Look in the material below for the line holding "Table 3. Distribution". Set it down exactly, with each later line up to and including the line holding "Fig. 1 Schematic".

= Supplied entries =
————

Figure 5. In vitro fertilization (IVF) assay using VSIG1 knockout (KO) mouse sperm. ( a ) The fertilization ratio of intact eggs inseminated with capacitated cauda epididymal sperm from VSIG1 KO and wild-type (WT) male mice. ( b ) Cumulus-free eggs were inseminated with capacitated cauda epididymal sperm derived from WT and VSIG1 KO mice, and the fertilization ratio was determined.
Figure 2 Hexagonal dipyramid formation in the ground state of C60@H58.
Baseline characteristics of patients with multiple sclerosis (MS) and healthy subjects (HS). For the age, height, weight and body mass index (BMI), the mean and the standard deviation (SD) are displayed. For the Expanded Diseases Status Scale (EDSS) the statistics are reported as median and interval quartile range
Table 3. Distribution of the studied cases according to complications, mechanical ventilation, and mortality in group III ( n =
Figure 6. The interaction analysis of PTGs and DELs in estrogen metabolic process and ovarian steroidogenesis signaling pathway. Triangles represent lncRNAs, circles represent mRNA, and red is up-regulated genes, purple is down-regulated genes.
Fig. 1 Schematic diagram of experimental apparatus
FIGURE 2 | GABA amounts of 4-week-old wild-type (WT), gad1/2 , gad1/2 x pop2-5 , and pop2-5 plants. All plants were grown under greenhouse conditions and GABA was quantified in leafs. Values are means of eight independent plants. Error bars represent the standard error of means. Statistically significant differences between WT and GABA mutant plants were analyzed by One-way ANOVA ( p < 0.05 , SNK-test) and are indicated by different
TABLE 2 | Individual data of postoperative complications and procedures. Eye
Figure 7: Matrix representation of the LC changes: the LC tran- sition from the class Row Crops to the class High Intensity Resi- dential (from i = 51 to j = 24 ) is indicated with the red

————

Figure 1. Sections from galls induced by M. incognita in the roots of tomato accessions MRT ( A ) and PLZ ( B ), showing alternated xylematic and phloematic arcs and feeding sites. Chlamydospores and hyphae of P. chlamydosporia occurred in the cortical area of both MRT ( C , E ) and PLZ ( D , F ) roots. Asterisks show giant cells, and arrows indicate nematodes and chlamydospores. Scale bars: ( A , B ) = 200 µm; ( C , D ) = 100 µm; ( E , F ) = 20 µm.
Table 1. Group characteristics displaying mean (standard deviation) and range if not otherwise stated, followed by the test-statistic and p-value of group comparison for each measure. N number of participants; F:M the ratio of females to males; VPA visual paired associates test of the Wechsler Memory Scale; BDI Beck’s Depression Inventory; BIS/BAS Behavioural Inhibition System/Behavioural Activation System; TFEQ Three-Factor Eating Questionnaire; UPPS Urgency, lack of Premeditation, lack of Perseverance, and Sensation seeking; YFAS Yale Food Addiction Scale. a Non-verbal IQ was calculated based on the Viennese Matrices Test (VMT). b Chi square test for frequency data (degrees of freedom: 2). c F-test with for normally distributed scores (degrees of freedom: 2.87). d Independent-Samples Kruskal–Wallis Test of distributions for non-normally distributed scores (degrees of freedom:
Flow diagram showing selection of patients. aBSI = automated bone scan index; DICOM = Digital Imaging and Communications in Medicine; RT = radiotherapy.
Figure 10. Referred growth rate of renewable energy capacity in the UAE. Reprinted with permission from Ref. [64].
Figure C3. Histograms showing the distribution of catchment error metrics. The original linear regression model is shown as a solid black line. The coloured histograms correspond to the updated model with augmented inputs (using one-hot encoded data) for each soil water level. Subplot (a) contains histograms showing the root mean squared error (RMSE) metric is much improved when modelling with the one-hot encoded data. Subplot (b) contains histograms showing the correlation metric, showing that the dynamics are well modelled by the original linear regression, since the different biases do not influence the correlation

————

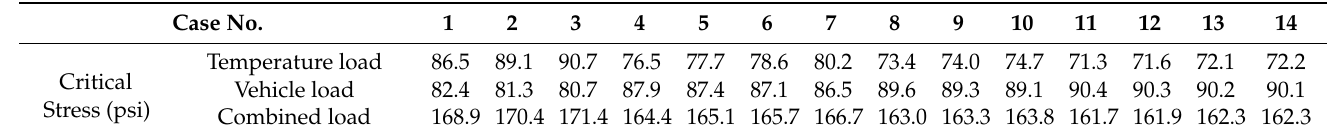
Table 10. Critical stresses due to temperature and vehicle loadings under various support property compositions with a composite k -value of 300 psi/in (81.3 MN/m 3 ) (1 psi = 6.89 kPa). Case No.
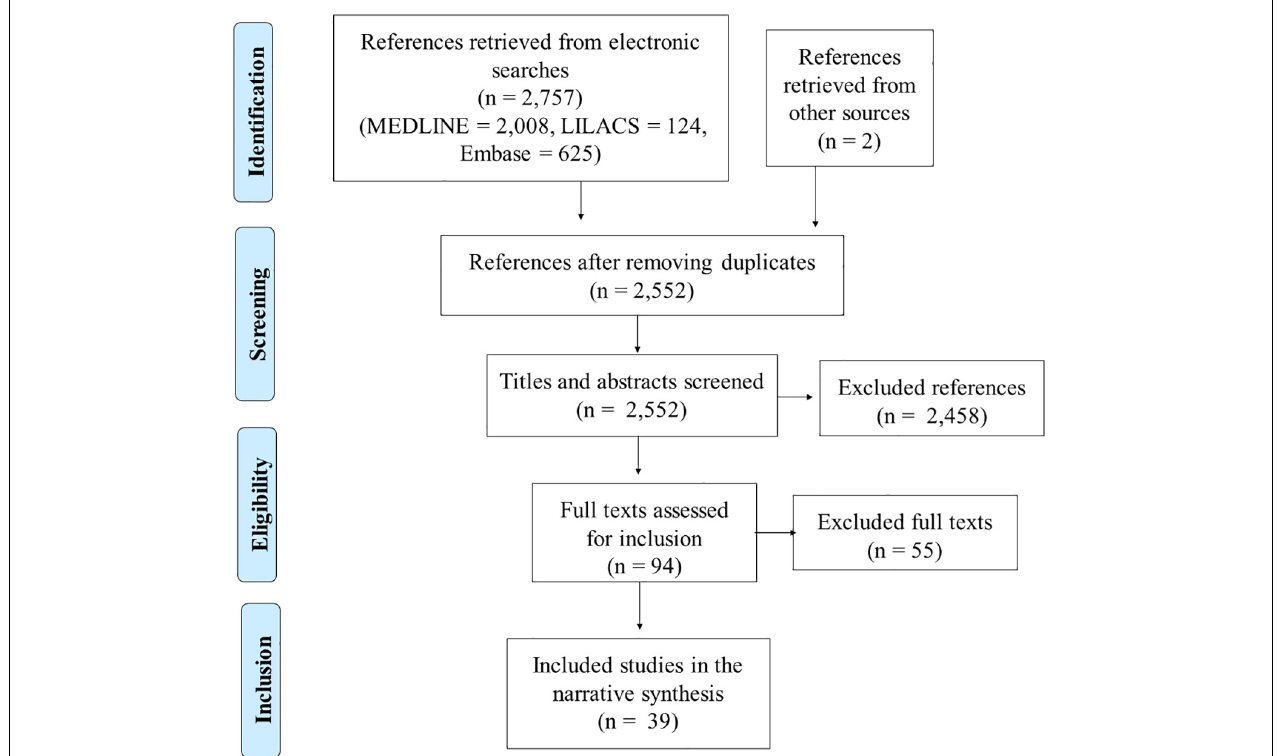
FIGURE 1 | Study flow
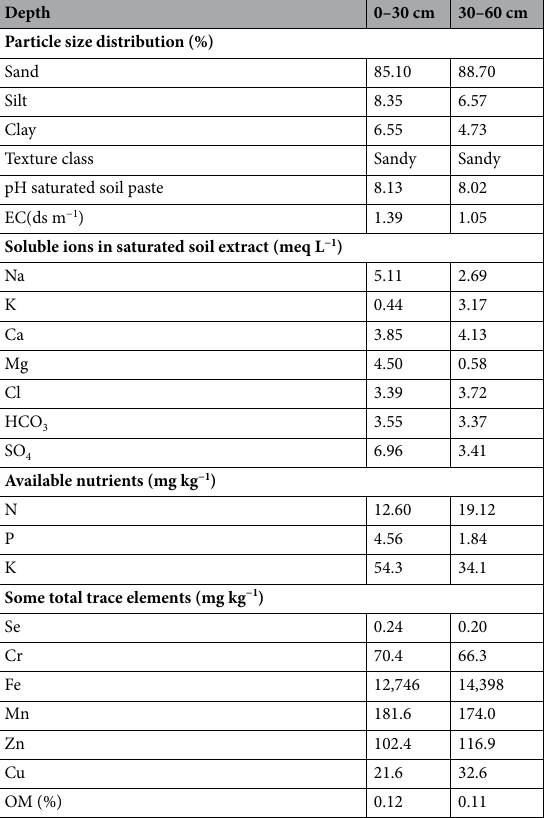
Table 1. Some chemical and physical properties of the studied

————

= Exercise solution =
Table 3. Distribution of the studied cases according to complications, mechanical ventilation, and mortality in group III ( n =
Figure 6. The interaction analysis of PTGs and DELs in estrogen metabolic process and ovarian steroidogenesis signaling pathway. Triangles represent lncRNAs, circles represent mRNA, and red is up-regulated genes, purple is down-regulated genes.
Fig. 1 Schematic diagram of experimental apparatus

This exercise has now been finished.